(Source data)

•••••

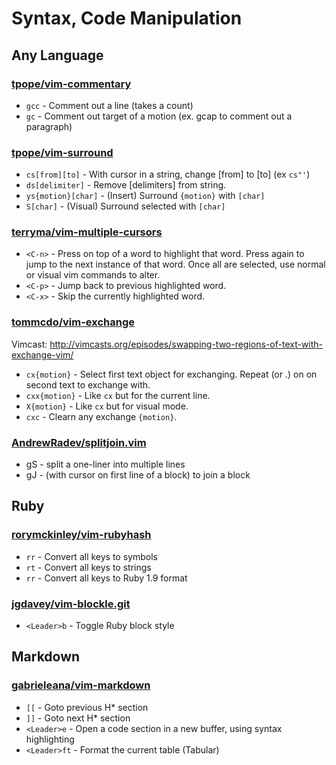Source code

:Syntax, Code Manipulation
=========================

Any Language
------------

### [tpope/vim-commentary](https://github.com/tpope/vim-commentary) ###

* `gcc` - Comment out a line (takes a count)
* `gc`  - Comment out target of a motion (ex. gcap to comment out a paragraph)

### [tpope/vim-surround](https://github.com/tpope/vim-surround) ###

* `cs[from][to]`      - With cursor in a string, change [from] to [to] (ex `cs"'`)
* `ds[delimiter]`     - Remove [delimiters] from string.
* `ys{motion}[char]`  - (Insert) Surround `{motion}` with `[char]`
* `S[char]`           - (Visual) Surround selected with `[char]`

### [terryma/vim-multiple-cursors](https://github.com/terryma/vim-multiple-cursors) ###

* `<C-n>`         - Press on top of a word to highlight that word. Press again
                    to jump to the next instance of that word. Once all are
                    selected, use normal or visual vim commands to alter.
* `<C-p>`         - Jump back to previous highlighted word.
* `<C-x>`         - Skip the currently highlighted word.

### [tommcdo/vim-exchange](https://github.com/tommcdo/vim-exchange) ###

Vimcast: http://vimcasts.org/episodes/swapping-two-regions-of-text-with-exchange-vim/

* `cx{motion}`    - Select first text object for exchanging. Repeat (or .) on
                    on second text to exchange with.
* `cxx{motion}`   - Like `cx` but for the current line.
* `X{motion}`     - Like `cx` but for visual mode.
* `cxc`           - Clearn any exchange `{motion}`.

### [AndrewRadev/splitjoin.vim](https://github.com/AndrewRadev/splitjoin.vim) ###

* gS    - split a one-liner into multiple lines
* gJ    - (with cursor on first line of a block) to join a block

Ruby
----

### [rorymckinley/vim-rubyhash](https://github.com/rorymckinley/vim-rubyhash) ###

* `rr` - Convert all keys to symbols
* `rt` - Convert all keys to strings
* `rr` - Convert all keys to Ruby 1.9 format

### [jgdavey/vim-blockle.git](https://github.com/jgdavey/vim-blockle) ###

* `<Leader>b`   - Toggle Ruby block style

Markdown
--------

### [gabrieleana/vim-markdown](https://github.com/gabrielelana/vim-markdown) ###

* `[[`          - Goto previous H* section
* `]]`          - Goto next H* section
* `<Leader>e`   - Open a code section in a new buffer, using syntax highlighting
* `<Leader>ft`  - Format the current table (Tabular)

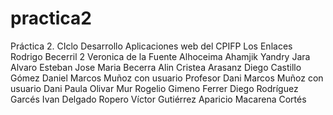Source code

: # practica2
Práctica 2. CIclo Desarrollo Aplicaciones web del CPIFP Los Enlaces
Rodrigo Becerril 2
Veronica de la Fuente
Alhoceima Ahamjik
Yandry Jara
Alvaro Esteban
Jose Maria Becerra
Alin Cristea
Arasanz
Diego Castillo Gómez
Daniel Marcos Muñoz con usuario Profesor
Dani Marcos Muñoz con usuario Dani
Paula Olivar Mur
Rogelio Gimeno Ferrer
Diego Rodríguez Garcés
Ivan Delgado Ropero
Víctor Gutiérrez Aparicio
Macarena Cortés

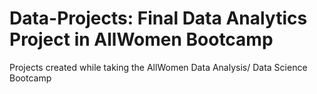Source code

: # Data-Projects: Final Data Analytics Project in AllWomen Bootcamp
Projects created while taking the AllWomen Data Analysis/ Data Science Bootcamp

•••••

### WHAT YOU HAVE TO DO
From the entries above, copy every line where the word "that" shows up.

### ANSWER FOR THE TASK
* `<C-n>`         - Press on top of a word to highlight that word. Press again
                    to jump to the next instance of that word. Once all are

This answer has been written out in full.